The region finds it very important to work on addressing security challenges in the Western Balkans, such as combating terrorism, fighting organised crime and strengthening border security, in order to ensure the internal security of the region. In this respect, the highest importance was given to addressing the challenges related to serious and organised crime and financial crime (92%), followed by work on combating terrorism (88%), migrant crisis (86%), and violent extremism and cybersecurity (84%).
The survey indicates that gun ownership is not an attractive option for the Western Balkans citizens, with only 6% on regional average of those who would consider owning a gun, compared to the overwhelming 91% of those who would not. That is compared to 15% and 70%, respectively, when the same question was posed to the respondents in the Balkan Barometer 2020 Survey. Therefore, we may note a decline in attractiveness of gun ownership, at least as far as reported in this survey.
Looking at the average for the Western Balkans, an overwhelming majority of the respondents (70%) believe that the migrants entering the respondents’ respective economy increase the security risks for their economy. Less than a third disagree with that sentiment. It is also notable that only 2% do not have or refused to express their opinion, indicating that the question is a highly polarising one, with almost all respondents having a clear stand on the issue.
Natural disasters are perceived as a serious security threat by the Western Balkans citizens. 77% or more than two thirds share this opinion. This prevalence holds true for each individual economy, being lowest in Albania – 63% and highest in Serbia – at 82%. There is also a very small proportion of those who do not have an opinion or refuse to share it, indicating that the awareness on the impact of natural disasters is widely spread.

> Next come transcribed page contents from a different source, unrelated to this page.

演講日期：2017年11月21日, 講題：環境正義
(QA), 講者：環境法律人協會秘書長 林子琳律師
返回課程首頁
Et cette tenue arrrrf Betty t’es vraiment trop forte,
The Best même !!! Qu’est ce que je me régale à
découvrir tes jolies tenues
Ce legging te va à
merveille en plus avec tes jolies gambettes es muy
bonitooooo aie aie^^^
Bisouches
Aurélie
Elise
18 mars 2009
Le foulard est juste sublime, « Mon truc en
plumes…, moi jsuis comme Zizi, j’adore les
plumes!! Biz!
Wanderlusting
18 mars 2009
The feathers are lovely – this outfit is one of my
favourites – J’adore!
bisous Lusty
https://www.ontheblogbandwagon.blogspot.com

Hybrid threats attract the attention and understanding of the WB6 public with regard to their negative role as a potential destabilising factor on the political, economic, and security situation in their home economies. That disinformation is a new way of warfare that state and non-state actors wage against their economy is considered by the vast majority of respondents across the region, as many as 76% of them, while almost one-fifth (19%) of respondents do not perceive disinformation in that regard.